The FEP was adopted by the Central government in 1952 to facilitate the equal growth of industry throughout the country. This meant a factory could be set up anywhere in India and the transportation of minerals was to be subsidised by the Central government. However, it was withdrawn in 1993.

Batala industrialists want the policy to be reintroduced. MP Jakhar, whose candidature has almost been cleared, has taken up the issue with the Railway Ministry on several occasions but without any success. Sources reveal the Railways do not want to reintroduce it as several states, including Madhya Pradesh, Bihar, Jharkhand and Chhattisgarh, are bound to suffer.

“The industrial lobby can influence, on a conservative estimate, at least 30,000 votes. Reason enough why Jakhar wants to get the FEP back,” said a leader.

The MP says that in order to neutralise the FEP effect he will seek a special package for industries located in the border areas, including Batala, if he is re-elected.

The party candidate will also have to put an end to the infighting among two senior leaders. Former three-time MLA Ashwani Sekhri complains that Cabinet minister Tript Rajinder Singh Bajwa is “interfering in the political and administrative affairs of the seat.” Bajwa, who is MLA from the neighbouring seat of Fatehgarh Churian, dismisses these allegations saying “they are nothing but a figment of Sekhri’s imagination”.

“Whatever developmental works I am initiating are being done in my capacity as a minister. I have absolutely no interest in the seat,” said Bajwa.

Jakhar will have to do a delicate political balancing act with both Sekhri and Bajwa as he cannot afford to lose the support of either of them.

The MP is also pondering over the demand of Bajwa to shift the bus stand to the outskirts because of the traffic snarls that occur at the present location. However, Sekhri is dead against it claiming that hundreds of shopkeepers will lose their livelihood.

For the voters, shifting of the bus stand and the rehri market to the Maal Mandi are two major demands.

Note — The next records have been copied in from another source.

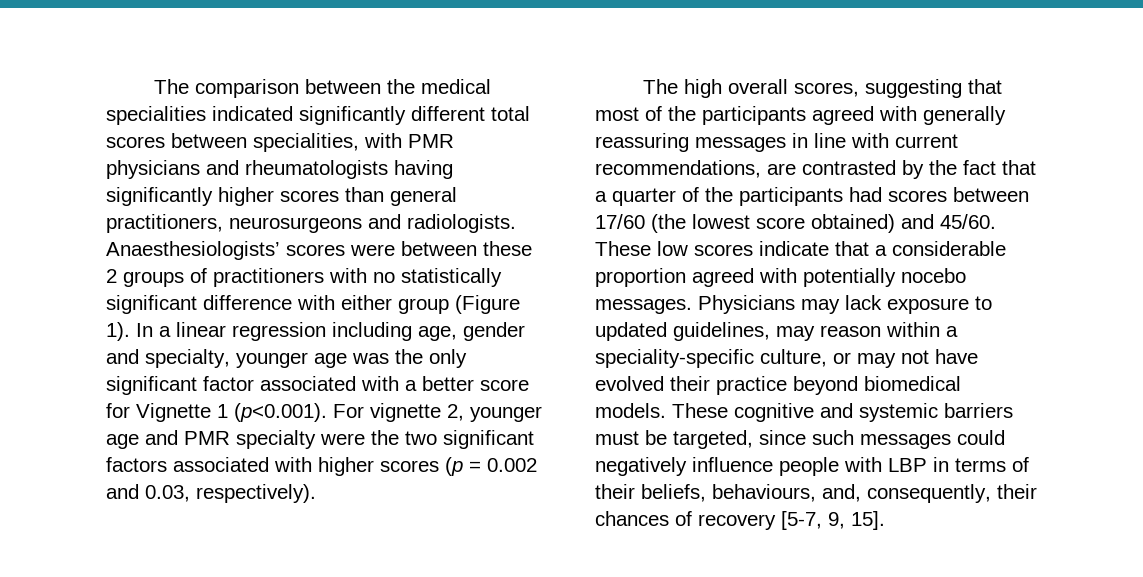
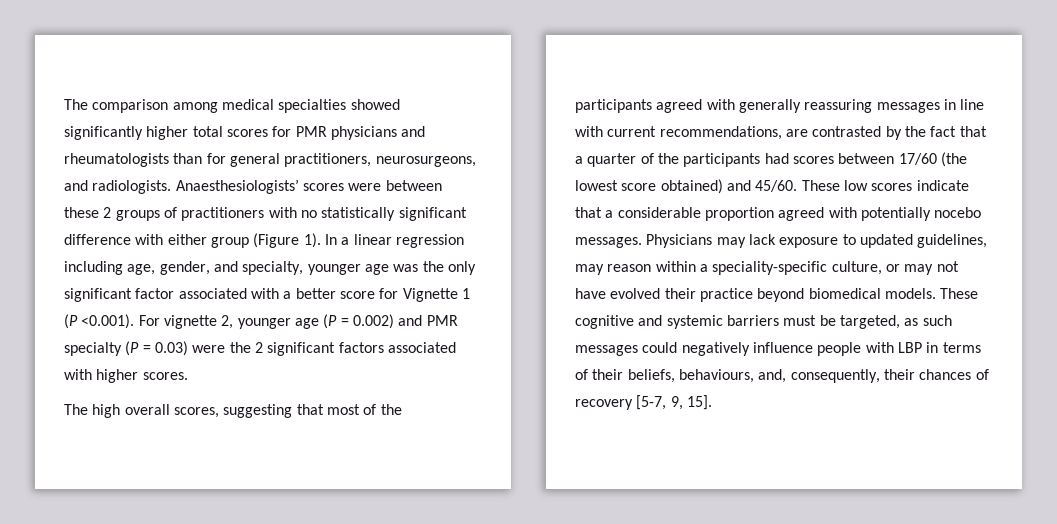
[305,79,492,94] [106,106,530,125] [106,133,454,152] [106,160,453,179] [106,187,384,206] between the medical specialities indicated significantly different total scores between specialities, with PMR physicians and rheumatologists having significantly higher scores than -> [172,99,400,113] [64,126,426,140] [64,153,226,167] among medical specialties showed significantly higher total scores for PMR physicians and rheumatologists than for
[229,217,362,233] neurosurgeons -> [375,156,476,167] neurosurgeons,
[463,322,525,341] gender -> [159,261,210,275] gender,
[234,403,327,422] (p<0.001). -> [64,314,135,329] (P <0.001).
[145,430,316,449] and PMR specialty -> [323,314,458,329] [64,341,188,356] (P = 0.002) and PMR specialty (P = 0.03)
[405,431,437,445] two -> [254,342,263,353] 2
[380,457,537,476] [106,484,316,503] scores (p = 0.002 and 0.03, respectively). -> [142,372,188,380] scores.
[759,430,806,445] since -> [904,318,919,326] as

Jakhar says that he has fulfilled a major demand by upgrading the status of the municipal committee to a corporation. “Budgetary allocation will now increase substantially following which more developmental works can be taken up,” he said.

Samples collected

The Punjab Pollution Control Board team raided the godown of Saurabh Chemical Factory at Bhagwas village and collected samples of effluents being discharged into the ground.